Am anderen Ende der Leitung klapperte auf einmal Geschirr, Wasser lief, Marie erledigte nebenbei Hausarbeit. Sicher kochte sie für Götz und Luzie und war enttäuscht, wenn beide zu spät oder gar nicht kamen, nicht unwahrscheinlich an einem Samstagabend. Sie beherrscht die Kunst, das Smartphone zwischen Schulter und Ohr zu klemmen, während sie mit den Händen Gemüse schnippelt. Etwas polterte ins Spülbecken. »Ich mach grade Kartoffelsalat«, erklärte Marie, »Hannah kommt heute Abend aus Tübingen.« Häusliche Plaudereien, wie früher, dachte Alice. Marie räusperte sich: »Alice, ich finde es übertrieben, Cora so zu überwachen. Sie ist doch keine Zuchthäuslerin.« »Weißt du’s?«, fuhr Alice auf. Sie berichtete von der silbernen Teekanne, die Cora bestimmt nur auf der Suche nach dem Stempel poliert hatte, von ihren taxierenden Gängen durch die Wohnung, der ermordeten Schwester Manuela.

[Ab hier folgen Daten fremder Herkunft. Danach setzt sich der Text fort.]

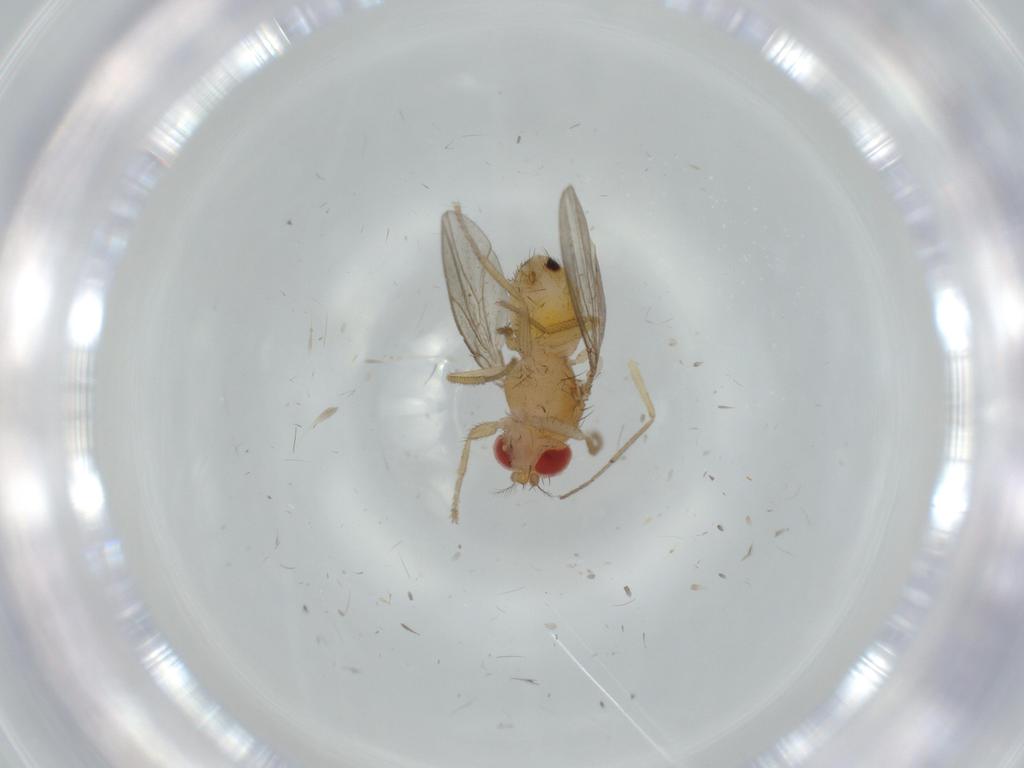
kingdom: Animalia
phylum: Arthropoda
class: Insecta
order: Diptera
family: Drosophilidae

»Was? Sie hat dir den Namen verraten? Das nenn ich mal ein Vertrauensverhältnis!« Jetzt klang sie fast eingeschnappt, und Alice wusste, dass sich ihre Unterlippe in diesem Augenblick ganz leicht vorschob, wie bei einem enttäuschten Kind. Alice errötete. »Hat sie das nicht im Chor erzählt, bei ›Marmor, Stein und Eisen bricht‹«, fragte sie. Marie bestritt das und berichtete, wie Cora ihrer verwirrten Mutter jeden Abend vorgelesen, dazu noch Abendbrot gemacht und auf sie aufgepasst hatte, bis jemand von der Diakonie kam, um sie zu waschen und ins Bett zu bringen. »Sie mag nicht gerade ein Sonnenschein sein, aber ihre Aufgaben hat sie immer gut erledigt.« »War sie geduldig mit deiner Mutter?« Marie stöhnte. »Geduld hat uns allen gefehlt. Ohne diese Tageseinrichtung, eine Art Kindergarten für demente Menschen, wären wir zusammengebrochen. Allein die Fahrerei jeden Tag. Das hat mich fertiggemacht.« Sie sprach weiter von ihrer Mutter, aber Alice unterbrach sie: »Marie, ich muss dringend verreisen, eine geschäftliche Sache, es lässt sich nicht verschieben.« Die Lüge kam so flüssig heraus, dass es sie selbst überraschte. »Und zwar gleich morgen früh. Bis Montag. Am späten Nachmittag wäre ich zurück. Du musst nach Lena schauen. Kann ich mich darauf verlassen?« Sie hörte, wie Marie das Telefon ans andere Ohr legte, dabei leise mit Mignon sprach, die wahrscheinlich die ganze Zeit über zu ihren Füßen gesessen und auf einen Happen gehofft hatte. »Jaha, ich kümmere mich um Lena.« Ihr gedehnter Tonfall hatte etwas Bockiges. Alice hob die Stimme. »Lena geht es wirklich schlecht. Die Schmerzen scheinen ziemlich stark zu sein, das hat die Ärztin ja angekündigt. Durch dieses Tilidin schläft sie fast die ganze Zeit.« Marie versuchte wieder ein Lachen. »Das sind doch beste Voraussetzungen für die Heilung, sie soll sich ja so wenig wie möglich bewegen.« Alice überlegte, ob sie Marie einfach anknurren sollte, sprach aber weiter, als sei die ehemalige Freundin ein aufmüpfiger Azubi. »Marie, du hast dich für diese Aufgabe entschieden. Aber bisher lässt dein Engagement zu wünschen übrig.« »Du nervst mit diesem Verfolgungswahn! Ich werde mich schon kümmern, zum Kuckuck!« Dann klickte es, sie hatte aufgelegt. »Miststück«, sagte Alice leise.

Fred kommt ins Schlafzimmer. An der Art, wie er läuft, sieht sie, dass er betrunken ist. Unsicher geht er vor dem Bett in die Knie, legt seinen Kopf in ihren Schoß. »Lilli, hier sieht es ja aus wie bei Hempels unterm Sofa. Komm, lass uns schlafen gehen.« Sie spürt seine Bartstoppeln durch den dünnen Jeansstoff.